→ SELECTED PASSAGE

--- begin ---

This essay analyses decolonial thought within and beyond academia. Its purpose is to show decolonial thought’s narrow intellectual horizons and the problems associated with how it confronts the aftereffects of European colonialism.
The essay makes two arguments. Firstly, decolonial thought risks weakening the norms of rigour, responsibility, and openness that are necessary for sound academic scholarship. And secondly, it is legitimizing projects in the wider world that are undoing the hard-won emancipatory gains of modernity.
Objectives of decolonial thought
Decolonial thought has crystallised within the past decade; its leading text—On Decoloniality by Walter Mignolo and Catherine Walsh—was published in 2018. It has originated and developed within an elastic geometry that links a slice of Western academia with a distributed non-Western academia. Knowledge within this network is funded by Western academic capital and generated within the institutional apparatus comprising academic departments, publications, seminars, conferencing opportunities, and a conducive environment for dissent. Ideas produced within this network feature as much in academic publications as on social media, and from the latter they find circulation in wider public discourse.
Decolonial thought aims at an ambitious agenda of transformation in human affairs that it describes as decolonization. Its starting point is the claim that the West is essentially a colonial enterprise of unfreedom, and the latter’s dominant position in contemporary human affairs means that coloniality continues even as nations have become decolonized in the sense that they have become independent and have sovereignty over their affairs.
Furthermore, decolonial thought holds that over the past few centuries, ideas such as secularism, individualism, liberal democracy, and human rights have combined with the West’s economic and military power to subjugate the coloured humanity, suppressing the latter’s cultures, values, ideas, and identities. The suggestion is that although Western power has been steadily declining since the Second World War—a process that has accelerated in recent years—the global coloniality spawned by the West will end only when Western ideas are decisively abandoned.
Decolonial thinking attempts this by rejecting the claim that these ideas are universal in application, relevance or utility. It draws our attention to how Western practice has frequently been inconsistent with these ideas, abusing or falling short of them. This unsteady relationship gives us reason to believe that the claim that these ideas are universal is a ruse for Western domination, and whether the claim is made by the white man or his coloured comrades, the net result is that coloniality endures.

--- end ---

→ WORK INSTRUCTIONS
- a) Name each idea that the essay on decolonial thought says combined with the West's economic and military power to subjugate the coloured humanity.
- b) Please rewrite the records starting at the first one and ending at the one that contains "green hexagon: moved", swapping "cross" for "star" and keeping everything else the same.

→ SUPPLIED DATA
--- begin ---

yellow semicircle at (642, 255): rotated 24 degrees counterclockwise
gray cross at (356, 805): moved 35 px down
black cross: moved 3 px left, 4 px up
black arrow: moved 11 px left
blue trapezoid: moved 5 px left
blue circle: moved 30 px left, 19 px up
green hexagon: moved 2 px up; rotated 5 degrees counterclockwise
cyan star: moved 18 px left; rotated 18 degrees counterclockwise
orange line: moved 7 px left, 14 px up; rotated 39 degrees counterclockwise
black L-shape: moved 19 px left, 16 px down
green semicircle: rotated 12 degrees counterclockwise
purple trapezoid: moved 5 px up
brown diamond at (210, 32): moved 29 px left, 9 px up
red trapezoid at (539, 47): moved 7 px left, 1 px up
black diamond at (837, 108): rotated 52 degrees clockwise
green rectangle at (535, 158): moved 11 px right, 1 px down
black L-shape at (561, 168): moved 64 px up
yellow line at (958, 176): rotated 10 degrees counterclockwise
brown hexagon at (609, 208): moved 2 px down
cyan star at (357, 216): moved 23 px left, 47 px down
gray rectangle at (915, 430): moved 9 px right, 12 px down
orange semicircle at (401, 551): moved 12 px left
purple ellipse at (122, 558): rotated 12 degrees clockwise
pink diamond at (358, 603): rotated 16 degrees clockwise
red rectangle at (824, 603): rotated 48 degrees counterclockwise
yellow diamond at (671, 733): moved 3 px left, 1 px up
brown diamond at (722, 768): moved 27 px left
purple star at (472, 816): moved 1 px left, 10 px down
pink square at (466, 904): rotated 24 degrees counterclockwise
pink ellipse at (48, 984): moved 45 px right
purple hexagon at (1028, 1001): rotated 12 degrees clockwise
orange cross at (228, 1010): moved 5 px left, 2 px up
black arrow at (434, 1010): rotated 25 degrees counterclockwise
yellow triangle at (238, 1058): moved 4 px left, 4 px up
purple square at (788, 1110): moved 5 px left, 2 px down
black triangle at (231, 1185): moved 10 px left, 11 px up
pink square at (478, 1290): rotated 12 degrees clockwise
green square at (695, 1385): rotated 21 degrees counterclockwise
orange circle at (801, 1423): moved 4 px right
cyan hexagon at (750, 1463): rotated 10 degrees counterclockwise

--- end ---

→ RESULTS BY TASK
- a) Secularism, individualism, liberal democracy, and human rights.

- b)
yellow semicircle at (642, 255): rotated 24 degrees counterclockwise
gray star at (356, 805): moved 35 px down
black star: moved 3 px left, 4 px up
black arrow: moved 11 px left
blue trapezoid: moved 5 px left
blue circle: moved 30 px left, 19 px up
green hexagon: moved 2 px up; rotated 5 degrees counterclockwise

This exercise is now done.